Aluminum and other trivalent metals were shown to stimulate uptake of transferrin bound iron and nontransferrin bound iron in erytholeukemia and hepatoma cells. Because of the association between aluminum and Alzheimer's Disease, and findings of higher levels of iron in Alzheimer's disease brains, the effects of aluminum on iron homeostasis were examined in a human glial cell line. Aluminum stimulated dose- and time-dependent uptake of nontransferrin bound iron and iron bound to transferrin. A transporter was likely involved in the uptake of nontransferrin iron because uptake reached saturation, was temperature-dependent, and attenuated by inhibitors of protein synthesis. Interestingly, the effects of aluminum were not blocked by inhibitors of RNA synthesis. Aluminum also decreased the amount of iron bound to ferritin though it did not affect levels of divalent metal transporter 1. These results suggest that aluminum disrupts iron homeostasis in the brain by several mechanisms including the transferrin receptor, a nontransferrin iron transporter, and ferritin.

The involvement of lipid activators of protein kinase C in the induction of ZIF268 in PC12 cells exposed to lead.

Lead (Pb) induces the expression of immediate early genes (IEG) in PC12 cells by a mechanism that involves protein kinase C (PKC). To define the mechanisms, the involvement of two commonly observed lipid activators of PKC, diacylglycerols, and phosphatidylinositols, were examined. A dose-dependent increase in the expression of the IEG zif268 was observed in PC12 cells exposed to Pb. The PKC inhibitor Ro-31-8220 blocked the induction. An increase in levels of diacylglycerols was observed in PC12 cells exposed to Pb, but the increase was inhibited by Ro-31-8220. The phosphatidylinositol 3-kinase inhibitor Wortmannin, but not the inhibitor LY 294002, blocked the induction zif268 in Pb-exposed cells. Small increases in phosphatidylinositol 3-kinase activity were observed after exposure to Pb. In summary, diacylglycerols are elevated in PC12 cells exposed to Pb by a mechanism that requires PKC. It is possible that diacylglycerols contribute to the induction of zif268 by Pb by sustaining PKC activation.

Uptake of lead and iron by divalent metal transporter 1 in yeast and mammalian cells.
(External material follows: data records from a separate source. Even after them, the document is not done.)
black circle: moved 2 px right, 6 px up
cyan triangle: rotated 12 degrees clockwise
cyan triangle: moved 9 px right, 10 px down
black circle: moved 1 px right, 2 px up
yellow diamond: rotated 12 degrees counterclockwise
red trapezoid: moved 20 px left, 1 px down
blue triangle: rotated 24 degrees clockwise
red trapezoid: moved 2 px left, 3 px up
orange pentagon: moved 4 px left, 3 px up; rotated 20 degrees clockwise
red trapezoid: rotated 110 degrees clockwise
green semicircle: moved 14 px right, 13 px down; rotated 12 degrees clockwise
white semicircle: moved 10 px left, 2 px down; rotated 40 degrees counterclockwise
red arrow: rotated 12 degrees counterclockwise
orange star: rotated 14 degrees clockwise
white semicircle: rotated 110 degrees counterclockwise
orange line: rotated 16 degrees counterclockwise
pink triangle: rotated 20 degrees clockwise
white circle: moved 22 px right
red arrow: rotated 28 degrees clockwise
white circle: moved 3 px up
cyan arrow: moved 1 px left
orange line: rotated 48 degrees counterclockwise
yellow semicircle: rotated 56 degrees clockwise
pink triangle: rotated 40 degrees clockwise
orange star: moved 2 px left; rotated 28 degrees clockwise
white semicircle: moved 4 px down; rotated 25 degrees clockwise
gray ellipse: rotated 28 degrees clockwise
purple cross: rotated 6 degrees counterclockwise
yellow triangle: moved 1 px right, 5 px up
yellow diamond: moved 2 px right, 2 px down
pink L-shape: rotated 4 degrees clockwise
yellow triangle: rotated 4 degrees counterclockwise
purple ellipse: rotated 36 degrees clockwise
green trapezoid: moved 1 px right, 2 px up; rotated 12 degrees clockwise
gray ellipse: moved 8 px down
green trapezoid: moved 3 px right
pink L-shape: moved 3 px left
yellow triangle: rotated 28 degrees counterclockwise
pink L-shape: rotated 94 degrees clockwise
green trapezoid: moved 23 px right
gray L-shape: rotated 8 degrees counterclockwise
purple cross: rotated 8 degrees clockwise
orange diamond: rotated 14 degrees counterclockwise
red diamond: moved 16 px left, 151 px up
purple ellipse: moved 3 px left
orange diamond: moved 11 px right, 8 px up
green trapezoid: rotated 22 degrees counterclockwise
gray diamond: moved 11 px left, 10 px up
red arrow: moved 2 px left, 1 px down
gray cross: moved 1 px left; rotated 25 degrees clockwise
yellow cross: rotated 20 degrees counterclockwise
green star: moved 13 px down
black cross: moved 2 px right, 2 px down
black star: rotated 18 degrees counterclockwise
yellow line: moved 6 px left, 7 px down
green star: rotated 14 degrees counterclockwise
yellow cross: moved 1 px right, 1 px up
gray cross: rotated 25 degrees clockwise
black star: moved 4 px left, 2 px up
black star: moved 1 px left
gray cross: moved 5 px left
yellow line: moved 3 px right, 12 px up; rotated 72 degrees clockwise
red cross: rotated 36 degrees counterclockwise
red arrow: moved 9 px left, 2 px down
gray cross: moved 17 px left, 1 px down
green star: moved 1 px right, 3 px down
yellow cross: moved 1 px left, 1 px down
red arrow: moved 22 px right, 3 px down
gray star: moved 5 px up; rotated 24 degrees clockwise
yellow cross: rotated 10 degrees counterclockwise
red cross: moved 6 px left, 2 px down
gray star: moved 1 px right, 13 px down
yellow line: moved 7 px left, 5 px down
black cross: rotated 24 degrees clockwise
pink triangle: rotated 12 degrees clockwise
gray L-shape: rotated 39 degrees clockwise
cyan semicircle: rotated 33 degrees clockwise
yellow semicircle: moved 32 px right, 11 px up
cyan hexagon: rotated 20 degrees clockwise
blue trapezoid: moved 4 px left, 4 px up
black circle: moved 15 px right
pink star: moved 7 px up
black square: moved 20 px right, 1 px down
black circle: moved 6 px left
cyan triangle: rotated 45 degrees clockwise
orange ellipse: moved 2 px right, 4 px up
Although the divalent metal transporter (DMT1) was suggested to transport a wide range of metals in Xenopus oocytes, recent studies in other models have provided contrasting results. Here, we provide direct evidence demonstrating that DMT1 expressed in yeast mutants defective for high affinity iron transport facilitates the transport of iron with an 'apparent K(m)' of approximately 1.2 microM, and transport of lead with an 'apparent K(m)' of approximately 1.8 microM. DMT1-dependent lead transport was H(+)-dependent and was inhibited by iron. Human embryonic kidney fibroblasts (HEK293 cells) overexpressing DMT1 also showed a higher uptake of lead than HEK293 cells without overexpressing DMT1. These results show that DMT1 transports lead and iron with similar affinity in a yeast model suggesting that DMT1 is a transporter for lead.